▶ Excerpted text:
────────────────────────────────────────

[PATCH] ecc: support Montgomery curve for gcry_mpi_ec_mul_point
NIIBE Yutaka
gniibe at fsij.org
Mon Aug 11 05:52:44 CEST 2014
On 2014-08-08 at 11:19 +0200, Werner Koch wrote:
> On Fri, 8 Aug 2014 06:08, gniibe at fsij.org said:
>
> > I don't know if we should support gcry_mpi_ec_curve_point when it's
> > x-coordinate only for Montgomery curve. It would be OK always return
> > true for Montgomery curve.
>
> For a correct result we should evaluate the equation and show that Y is
> a square.
I see.
gcry_mpi_ec_curve_point checks if such Y exists.
diff --git a/mpi/ec.c b/mpi/ec.c
index 737f12c..0a60209 100644
--- a/mpi/ec.c
+++ b/mpi/ec.c
@@ -601,10 +601,17 @@ _gcry_mpi_ec_get_affine (gcry_mpi_t x, gcry_mpi_t y, mpi_point_t point,
case MPI_EC_MONTGOMERY:
{
- log_fatal ("%s: %s not yet supported\n",
- "_gcry_mpi_ec_get_affine", "Montgomery");
+ if (x)
+ mpi_set (x, point->x);
+
+ if (y)
+ {
+ log_fatal ("%s: Getting Y-coordinate on %s is not supported\n",
+ "_gcry_mpi_ec_get_affine", "Montgomery");
+ return -1;
+ }
}
- return -1;
+ return 0;
case MPI_EC_EDWARDS:
{
@@ -1074,6 +1081,35 @@ add_points_edwards (mpi_point_t result,
}
+/* Compute a step of Montgomery Ladder (only use X and Z in the point).
+ Inputs: P1, P2, and x-coordinate of DIF = P1 - P1.
+ Outputs: PRD = 2 * P1 and SUM = P1 + P2. */
+static void
+montgomery_ladder (mpi_point_t prd, mpi_point_t sum,
+ mpi_point_t p1, mpi_point_t p2, gcry_mpi_t dif_x,
+ mpi_ec_t ctx)

────────────────────────────────────────

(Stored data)
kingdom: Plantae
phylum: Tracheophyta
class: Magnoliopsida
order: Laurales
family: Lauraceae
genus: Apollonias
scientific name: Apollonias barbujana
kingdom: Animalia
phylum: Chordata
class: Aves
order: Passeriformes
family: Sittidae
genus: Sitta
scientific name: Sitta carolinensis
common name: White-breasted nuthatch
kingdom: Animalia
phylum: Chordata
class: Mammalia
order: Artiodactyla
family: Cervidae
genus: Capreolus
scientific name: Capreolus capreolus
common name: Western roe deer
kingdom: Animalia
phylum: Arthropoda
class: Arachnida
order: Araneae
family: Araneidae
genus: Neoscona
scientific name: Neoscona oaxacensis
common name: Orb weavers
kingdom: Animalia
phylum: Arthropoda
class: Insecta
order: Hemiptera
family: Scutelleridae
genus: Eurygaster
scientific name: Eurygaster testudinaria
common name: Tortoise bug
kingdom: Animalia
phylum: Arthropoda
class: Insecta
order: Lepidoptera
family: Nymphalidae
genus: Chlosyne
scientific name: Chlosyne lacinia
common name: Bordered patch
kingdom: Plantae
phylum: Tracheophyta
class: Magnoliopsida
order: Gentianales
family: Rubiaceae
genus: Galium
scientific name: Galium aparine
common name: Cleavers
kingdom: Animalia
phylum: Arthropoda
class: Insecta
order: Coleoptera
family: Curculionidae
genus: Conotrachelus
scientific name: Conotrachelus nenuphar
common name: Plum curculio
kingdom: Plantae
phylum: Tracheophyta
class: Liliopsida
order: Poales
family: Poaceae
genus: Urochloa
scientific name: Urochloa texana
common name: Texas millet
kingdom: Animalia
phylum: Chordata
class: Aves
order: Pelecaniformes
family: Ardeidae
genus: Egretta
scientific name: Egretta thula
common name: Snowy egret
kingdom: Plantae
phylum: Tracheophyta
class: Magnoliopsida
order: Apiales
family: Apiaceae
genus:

────────────────────────────────────────

▶ What you need to do:
- 1) In the patch email, what does gcry_mpi_ec_curve_point check?
- 2) Gather every line of the entries that contains the string "scientific".
The patch email and the entries were taken from different sources.

▶ Answers to the problems:
- 1) It checks if such a Y exists.

- 2)
scientific name: Apollonias barbujana
scientific name: Sitta carolinensis
scientific name: Capreolus capreolus
scientific name: Neoscona oaxacensis
scientific name: Eurygaster testudinaria
scientific name: Chlosyne lacinia
scientific name: Galium aparine
scientific name: Conotrachelus nenuphar
scientific name: Urochloa texana
scientific name: Egretta thula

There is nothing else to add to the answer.